Yüce Allah'ın "Hayır, öyle değiL. Onların ibadetlerini reddedip onlara karşı olacaklar" buyruğundaki bu edatı tenvinli okumakla birlikte "kef" harfini de üstün okuyanlara göre bu kelime; "Zayıfladı, cılız düştü" fiilinin mastarıdır. Mansub okunması da mahzuf bir fiil dolayısıyladır. Anlamı da şöyle olur: Böyle bir görüş ve inanış alabildiğine cılızdır. Bundan maksat onların: "Onlarla aziz olalar" diye ilahlar edinmeleridir. Bu açıklamaya göre hem bir önceki ayetin son kelimesi üzerinde vakıf yapılabilir, hem de bu edat üzerinde vakıf yapılabilir.

 

Cemaatin kıraatinde de aynı şekildedir. Çünkü bu edat burada kendisinden önceki ifadeleri reddetmeye de elverişlidir, kendisinden sonra gelen buyrukların muhakkak olarak gerçekleşeceğini ifade etmeye de elverişlidir.

 

Tenvinle birlikte "kef" harfinin ötreli okunduğunu rivayet edenlere gelince; bu da aynı şekilde mahzuf bir fiil ile nasp edilmiştir. Sanki ilahları kastetmek suretiyle: "Onların hepsi kendilerine yaptıkları ibadetlerini inkar edeceklerdir."

 

Derim ki: Böylelikle bu edatın dört manası olduğu ortaya çıkmaktadır. Tahkık: O da bu edatın, gerçek şu ki, nefyetmek, dikkat çekip uyarmak, yemine sıla manalarıdır. Bu manalardan sadece birinci anlama gelmesi halinde üzerinde vakıf yapılır.

 

el-Kisai dedi ki: "Lı: Hayır" sadece nefyeder. "Kella" ise bir şeyi nefy bir şeyi de isbat eder. Mesela birisi sana: "Sen hurma yedin" diyecek olursa, sen:

 

"Asla (kella), gerçek şu ki ben bal yedim, hurma değil" dersin. Burada kendisinden önceki nefyedilmekte sonraki ise tahkık edilmektedir.

 

"Zıt (karşı olmak)" tek kişi de olabilir, topluluk da olabilir. Düşman (aduv) ve rasUl gibi.

Burada "zıt"tın mastar mahallinde olduğu da söylenmiştir. Yani onlara karşı yardımcı olacaklardır. Bundan dolayı bu kelime çoğul gelmemiştir. Bu da Yüce Allah'ın: "Onlarla aziz olalar" buyruğunun bir karşılığıdır.

 

"Izz: (aziz olmak)" mastardır. Dolayısıyla onun mukabilinde kullanılan da böyledir.

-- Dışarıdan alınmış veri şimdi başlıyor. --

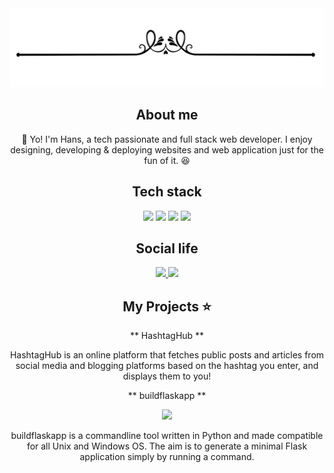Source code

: <div align="center">
<img src="https://github.com/kouul/kouul/blob/master/startline.png">

## About me

:wave: Yo! I'm Hans, a tech passionate and full stack web developer. I enjoy designing, developing & deploying websites and web application just for the fun of it. :satisfied:

## Tech stack
<img src="https://cdn4.iconfinder.com/data/icons/logos-brands-5/24/flask-256.png" height="150">
<img src="https://cdn4.iconfinder.com/data/icons/logos-3/600/React.js_logo-256.png" height="150">
<img src="https://cdn4.iconfinder.com/data/icons/logos-3/512/mongodb-2-256.png" height="150">
<img src="https://cdn3.iconfinder.com/data/icons/logos-and-brands-adobe/512/267_Python-256.png" height="150">

## Social life

<a href="https://twitter.com/akhilmaulloo">
<img src="https://cdn3.iconfinder.com/data/icons/social-media-chamfered-corner/154/twitter-256.png" height="250">
</a>
<a href="https://linkedin.com/in/akhilmaulloo">
<img src="https://cdn0.iconfinder.com/data/icons/social-flat-rounded-rects/512/linkedin-256.png" height="250">
</a>

## My Projects :star:

** HashtagHub **

HashtagHub is an online platform that fetches public posts and articles from social media and blogging platforms based on the hashtag you enter, and displays them to you!

** buildflaskapp **

<a href="https://github.com/buildflaskapp/buildflaskapp/stargazers"><img src="https://img.shields.io/github/buildflaskapp/buildflaskapp" atl="Stars"></a>

buildflaskapp is a commandline tool written in Python and made compatible for all Unix and Windows OS. The aim is to generate a minimal Flask application simply by running a command.

</div>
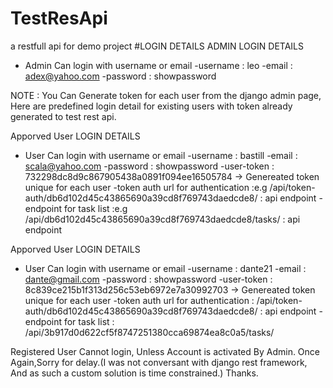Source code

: # TestResApi
a restfull api for demo project
#LOGIN DETAILS
ADMIN LOGIN DETAILS
  - Admin Can login with username or email
    -username :  leo
    -email    : adex@yahoo.com
    -password : showpassword



NOTE : You Can Generate token for each user from the django admin page, Here are predefined login detail for existing users with token already generated to test rest api.    
    
Apporved User LOGIN DETAILS
  - User Can login with username or email
    -username :  	bastill
    -email    : scala@yahoo.com
    -password : showpassword
    -user-token : 732298dc8d9c867905438a0891f094ee16505784 -> Genereated token unique for each user
    -token auth url for authentication :e.g /api/token-auth/db6d102d45c43865690a39cd8f769743daedcde8/ : api endpoint
    -endpoint for task list :e.g /api/db6d102d45c43865690a39cd8f769743daedcde8/tasks/  : api endpoint
    
     
     
Apporved User LOGIN DETAILS
  - User Can login with username or email
    -username :  dante21
    -email    : dante@gmail.com
    -password :  showpassword
    -user-token : 8c839ce215b1f313d256c53eb6972e7a30992703 -> Genereated token unique for each user
    -token auth url for authentication : /api/token-auth/db6d102d45c43865690a39cd8f769743daedcde8/ : api endpoint
    -endpoint for task list :  /api/3b917d0d622cf5f8747251380cca69874ea8c0a5/tasks/
    
    
 Registered User Cannot login, Unless Account is activated By Admin.
 Once Again,Sorry for delay.(I was not conversant with django rest framework, And as such a custom solution is time constrained.) 
 Thanks.
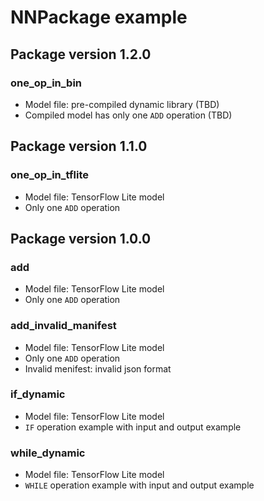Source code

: # NNPackage example

## Package version 1.2.0

### one_op_in_bin

- Model file: pre-compiled dynamic library (TBD)
- Compiled model has only one `ADD` operation (TBD)

## Package version 1.1.0

### one_op_in_tflite

- Model file: TensorFlow Lite model
- Only one `ADD` operation

## Package version 1.0.0

### add

- Model file: TensorFlow Lite model
- Only one `ADD` operation

### add_invalid_manifest

- Model file: TensorFlow Lite model
- Only one `ADD` operation
- Invalid menifest: invalid json format

### if_dynamic

- Model file: TensorFlow Lite model
- `IF` operation example with input and output example

### while_dynamic

- Model file: TensorFlow Lite model
- `WHILE` operation example with input and output example
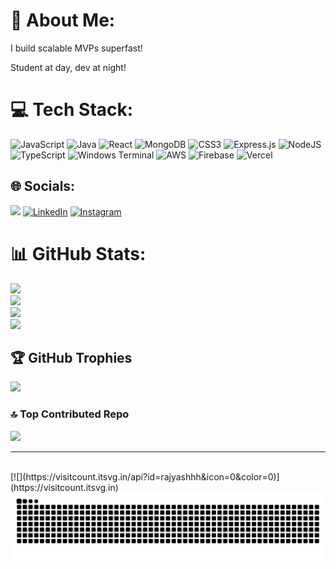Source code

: # 💫 About Me:
I build scalable MVPs superfast!
<br/>

Student at day, dev at night!




# 💻 Tech Stack:
![JavaScript](https://img.shields.io/badge/javascript-%23323330.svg?style=for-the-badge&logo=javascript&logoColor=%23F7DF1E) ![Java](https://img.shields.io/badge/java-%23ED8B00.svg?style=for-the-badge&logo=openjdk&logoColor=white) ![React](https://img.shields.io/badge/react-%2320232a.svg?style=for-the-badge&logo=react&logoColor=%2361DAFB) ![MongoDB](https://img.shields.io/badge/MongoDB-%234ea94b.svg?style=for-the-badge&logo=mongodb&logoColor=white) ![CSS3](https://img.shields.io/badge/css3-%231572B6.svg?style=for-the-badge&logo=css3&logoColor=white) ![Express.js](https://img.shields.io/badge/express.js-%23404d59.svg?style=for-the-badge&logo=express&logoColor=%2361DAFB) ![NodeJS](https://img.shields.io/badge/node.js-6DA55F?style=for-the-badge&logo=node.js&logoColor=white) ![TypeScript](https://img.shields.io/badge/typescript-%23007ACC.svg?style=for-the-badge&logo=typescript&logoColor=white) ![Windows Terminal](https://img.shields.io/badge/Windows%20Terminal-%234D4D4D.svg?style=for-the-badge&logo=windows-terminal&logoColor=white) ![AWS](https://img.shields.io/badge/AWS-%23FF9900.svg?style=for-the-badge&logo=amazon-aws&logoColor=white) ![Firebase](https://img.shields.io/badge/firebase-%23039BE5.svg?style=for-the-badge&logo=firebase) ![Vercel](https://img.shields.io/badge/vercel-%23000000.svg?style=for-the-badge&logo=vercel&logoColor=white)

## 🌐 Socials:

![](https://komarev.com/ghpvc/?username=rajyashhh)
[![LinkedIn](https://img.shields.io/badge/LinkedIn-%230077B5.svg?logo=linkedin&logoColor=white)](https://linkedin.com/in/yashhhhh) 
[![Instagram](https://img.shields.io/badge/Instagram-%23E4405F.svg?logo=Instagram&logoColor=white)](https://instagram.com/raj.yashhh) 



# 📊 GitHub Stats:
![](https://github-readme-streak-stats.herokuapp.com/?user=rajyashhh&theme=dark&hide_border=true&cache_seconds=0)<br/>
![](https://github-readme-stats.vercel.app/api?username=rajyashhh&theme=dark&hide_border=true&include_all_commits=false&count_private=false)<br/>
![](https://github-readme-stats.vercel.app/api/top-langs/?username=rajyashhh&theme=dark&hide_border=true&include_all_commits=false&count_private=false&layout=compact)<br/>
![](https://github-readme-stats.hackclub.dev/api/wakatime?username=11760&api_domain=hackatime.hackclub.com&&custom_title=Hackatime+Stats&layout=compact&cache_seconds=0&langs_count=8&theme=blue_navy)

## 🏆 GitHub Trophies
![](https://github-profile-trophy.vercel.app/?username=rajyashhh&theme=radical&no-frame=false&no-bg=true&margin-w=4)

### 🔝 Top Contributed Repo
![](https://github-contributor-stats.vercel.app/api?username=rajyashhh&limit=5&theme=dark&combine_all_yearly_contributions=true)

---
<br/>
[![](https://visitcount.itsvg.in/api?id=rajyashhh&icon=0&color=0)](https://visitcount.itsvg.in)
<br/>

<picture>
  <source media="(prefers-color-scheme: dark)" srcset="https://raw.githubusercontent.com/rajyashhh/rajyashhh/output/github-snake-dark.svg" />
  <source media="(prefers-color-scheme: light)" srcset="https://raw.githubusercontent.com/rajyashhh/rajyashhh/output/github-snake.svg" />
  <img alt="github-snake" src="https://raw.githubusercontent.com/rajyashhh/rajyashhh/output/github-snake.svg" />
</picture>

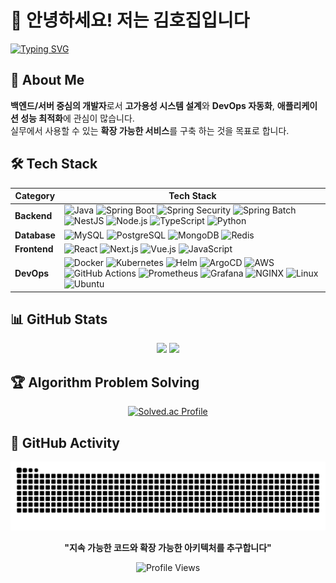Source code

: # 👋 안녕하세요! 저는 김호집입니다

[![Typing SVG](https://readme-typing-svg.demolab.com?font=Fira+Code&weight=500&pause=1000&color=26CD67&width=500&lines=Backend+Software+Engineer;DevOps+Enthusiast;Always+Learning+New+Technologies)](https://git.io/typing-svg)

## 🚀 About Me

**백엔드/서버 중심의 개발자**로서 **고가용성 시스템 설계**와 **DevOps 자동화**, **애플리케이션 성능 최적화**에 관심이 많습니다.  
실무에서 사용할 수 있는 **확장 가능한 서비스**를 구축 하는 것을 목표로 합니다.

## 🛠 Tech Stack

| Category | Tech Stack |
|----------|-----------|
| **Backend** | ![Java](https://img.shields.io/badge/Java-ED8B00?style=flat-square&logo=openjdk&logoColor=white) ![Spring Boot](https://img.shields.io/badge/Spring_Boot-6DB33F?style=flat-square&logo=spring&logoColor=white) ![Spring Security](https://img.shields.io/badge/Spring_Security-6DB33F?style=flat-square&logo=Spring-Security&logoColor=white) ![Spring Batch](https://img.shields.io/badge/Spring_Batch-6DB33F?style=flat-square&logo=spring&logoColor=white) ![NestJS](https://img.shields.io/badge/NestJS-E0234E?style=flat-square&logo=nestjs&logoColor=white) ![Node.js](https://img.shields.io/badge/Node.js-43853D?style=flat-square&logo=node.js&logoColor=white) ![TypeScript](https://img.shields.io/badge/TypeScript-007ACC?style=flat-square&logo=typescript&logoColor=white) ![Python](https://img.shields.io/badge/Python-3776AB?style=flat-square&logo=python&logoColor=white) |
| **Database** | ![MySQL](https://img.shields.io/badge/MySQL-005C84?style=flat-square&logo=mysql&logoColor=white) ![PostgreSQL](https://img.shields.io/badge/PostgreSQL-316192?style=flat-square&logo=postgresql&logoColor=white) ![MongoDB](https://img.shields.io/badge/MongoDB-4EA94B?style=flat-square&logo=mongodb&logoColor=white) ![Redis](https://img.shields.io/badge/redis-%23DD0031.svg?&style=flat-square&logo=redis&logoColor=white) |
| **Frontend** | ![React](https://img.shields.io/badge/React-20232A?style=flat-square&logo=react&logoColor=61DAFB) ![Next.js](https://img.shields.io/badge/Next-black?style=flat-square&logo=next.js&logoColor=white) ![Vue.js](https://img.shields.io/badge/Vue.js-35495E?style=flat-square&logo=vue.js&logoColor=4FC08D) ![JavaScript](https://img.shields.io/badge/JavaScript-F7DF1E?style=flat-square&logo=javascript&logoColor=black) |
| **DevOps** | ![Docker](https://img.shields.io/badge/docker-%230db7ed.svg?style=flat-square&logo=docker&logoColor=white) ![Kubernetes](https://img.shields.io/badge/kubernetes-%23326ce5.svg?style=flat-square&logo=kubernetes&logoColor=white) ![Helm](https://img.shields.io/badge/Helm-0F1689?style=flat-square&logo=Helm&logoColor=white) ![ArgoCD](https://img.shields.io/badge/Argo%20CD-1e0b3e?style=flat-square&logo=argo&logoColor=#d16044) ![AWS](https://img.shields.io/badge/AWS-%23FF9900.svg?style=flat-square&logo=amazon-aws&logoColor=white) ![GitHub Actions](https://img.shields.io/badge/GitHub_Actions-2088FF?style=flat-square&logo=github-actions&logoColor=white) ![Prometheus](https://img.shields.io/badge/Prometheus-E6522C?style=flat-square&logo=Prometheus&logoColor=white) ![Grafana](https://img.shields.io/badge/grafana-%23F46800.svg?style=flat-square&logo=grafana&logoColor=white) ![NGINX](https://img.shields.io/badge/nginx-%23009639.svg?style=flat-square&logo=nginx&logoColor=white) ![Linux](https://img.shields.io/badge/Linux-FCC624?style=flat-square&logo=linux&logoColor=black) ![Ubuntu](https://img.shields.io/badge/Ubuntu-E95420?style=flat-square&logo=ubuntu&logoColor=white) |

## 📊 GitHub Stats

<div align="center">
<img height="180em" src="https://github-readme-stats.vercel.app/api?username=Hojip-Kim&show_icons=true&theme=tokyonight&include_all_commits=true&count_private=true"/>
<img height="180em" src="https://github-readme-stats.vercel.app/api/top-langs/?username=Hojip-Kim&layout=compact&langs_count=8&theme=tokyonight"/>
</div>

## 🏆 Algorithm Problem Solving

<div align="center">

[![Solved.ac Profile](http://mazassumnida.wtf/api/v2/generate_badge?boj=rlaghwlq12)](https://solved.ac/rlaghwlq12/)

</div>

## 🐍 GitHub Activity

<div align="center">

![GitHub Snake](https://github.com/Hojip-Kim/Hojip-Kim/blob/output/github-contribution-grid-snake.svg)

</div>

<div align="center">

**"지속 가능한 코드와 확장 가능한 아키텍처를 추구합니다"**

![Profile Views](https://komarev.com/ghpvc/?username=Hojip-Kim&color=brightgreen&style=flat-square)

</div>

Diğer taraftan şöyle de denilmiştir: Ayet-i kerıme putlara ibadet edenler hakkındadır. Burada putlar da aklı eren varlıklar gibi -kafirlerin bu husustaki vehimleri doğru varsayılarak- değerlendirilmiştir.

 

Şöyle de açıklanmıştır: (Ayet) Mesih'e yahut meleklere, yahut cinlere, ya da şeytanIara ibadet eden kimseler hakkındadır. Doğrusunu en iyi bilen Allah'tır.